Le Christ, élargissant sa pensée d’amour à mesure qu’il la pratiquait davantage, s’agrandissant en quelque sorte dans son oeuvre même, finit, nous le savons, par dire aux apôtres: «Allez, et enseignez toutes les nations.» (St. Mathieu, ch. 28, v. 19.) «Allez par tout le monde, et prêchez l’Evangile à toute créature.» (St. Marc, chap. 16, v. 15.) Mais ce fut seulement après sa résurrection qu’il tint ce langage. Personnellement, il avait appelé les juifs, d’une manière exclusive, au royaume de son Père.

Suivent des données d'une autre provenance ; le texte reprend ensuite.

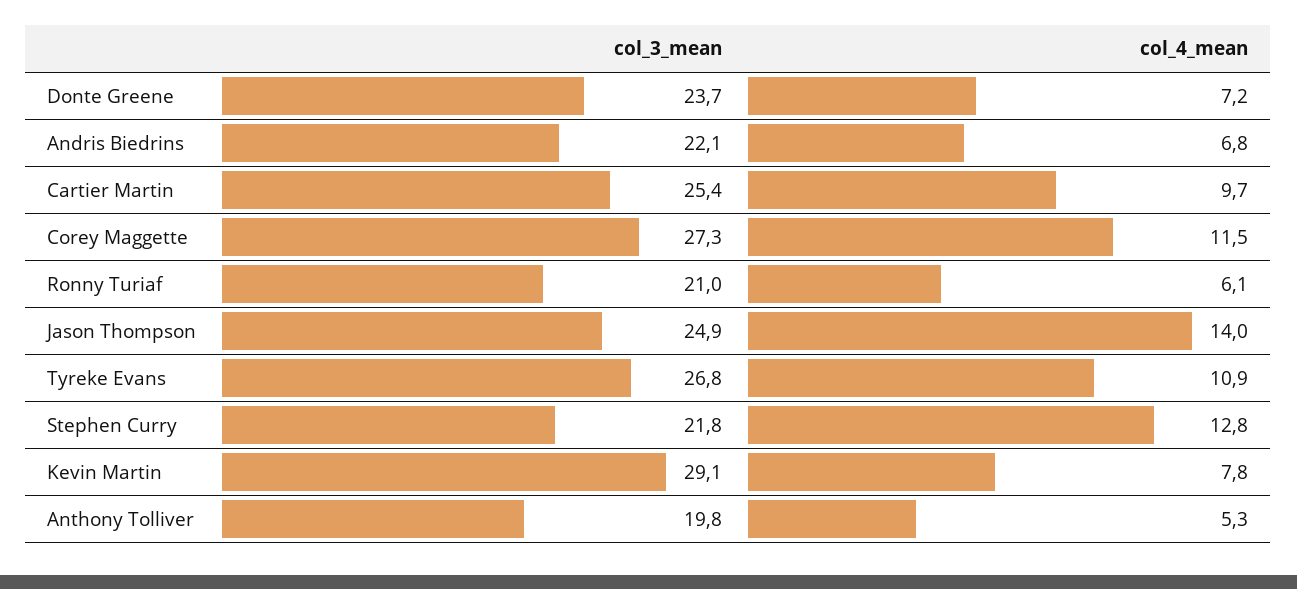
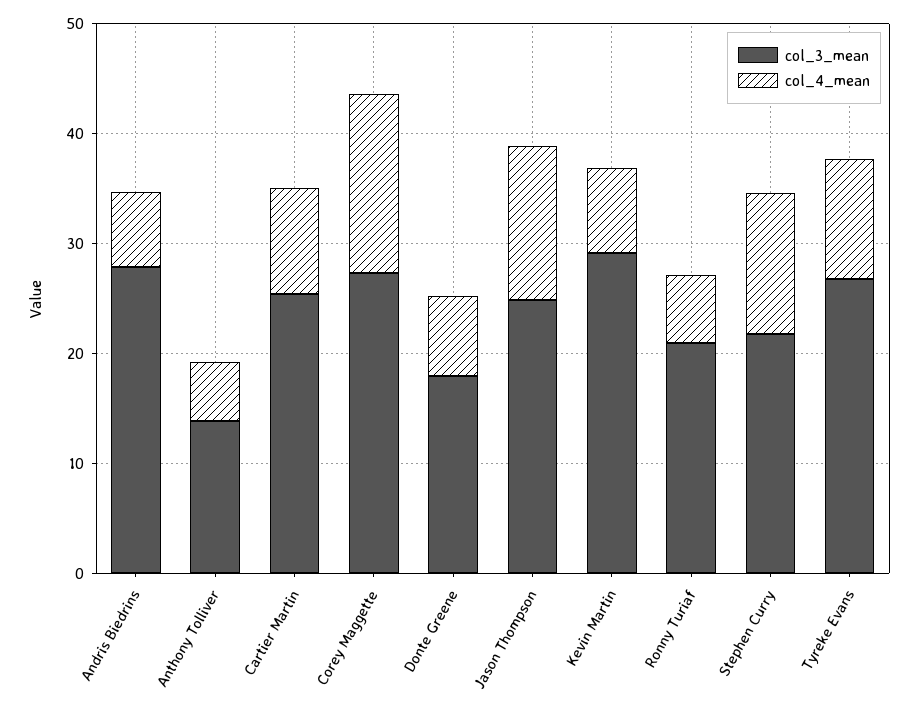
col_3_mean, Donte Greene: 23.7 -> 18
col_3_mean, Andris Biedrins: 22.1 -> 28
col_4_mean, Corey Maggette: 11.5 -> 16
col_3_mean, Anthony Tolliver: 19.8 -> 14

Cette idée qu’il n’avait parlé que pour eux, qu’il ne s’était adressé qu’au peuple de Dieu, était si généralement ressortie, pour tout le monde, de ses enseignements, que les premiers juifs convertis au christianisme crièrent au sacrilège quand ils virent saint Pierre et saint Paul prêcher hors des synagogues, et appeler les gentils, comme le maître de la vigne, qui remplace par de nouveaux vignerons ceux qui ont tué jusqu’à son fils. (Saint Mathieu, chap. 2, v. 41.)

La loi qu’apporte Mahomet est si bien une loi particulièrement faite pour un peuple privilégié, et non pour l’humanité entière, que le prophète dit aux Arabes: «C’est par faveur spéciale que vous recevez la loi de Dieu. Si vous l’abandonnez, Dieu appellera d’autres peuples.» (Ch. 5.) La parabole du père de famille, qui voyant des conviés refuser de venir au repas préparé, y fait inviter les débiles, les aveugles, les boiteux et les passants, ne signifie point autre chose. En vérité, quand on songe que Moïse, Jésus, Mahomet, ces mortels si éminents par le coeur et l’esprit, si ardemment attachés à la moralisation de ceux qui les entourent, soutiennent de telles théories, éprouvent encore un amour si restreint, on se confirme davantage dans la foi à la doctrine du progrès continu. Nous ne sommes point tentés de blasphémer contre eux; nous comprenons que les préceptes mêmes de leur charité ont éclairé, étendu la nôtre, mais nous sentons ce qu’il y a de funeste à immobiliser la pensée humaine dans la leur, et nous glorifions la science nouvelle qui consacre les droits imprescriptibles de tous les hommes au bonheur. Ne nous lassons donc point, nous qui avons des biens dont ne jouissaient pas nos pères, travaillons avec un ferme courage pour que nos neveux goûtent à leur tour ceux qui nous sont encore refusés. Les temps de la grande délivrance sont proches.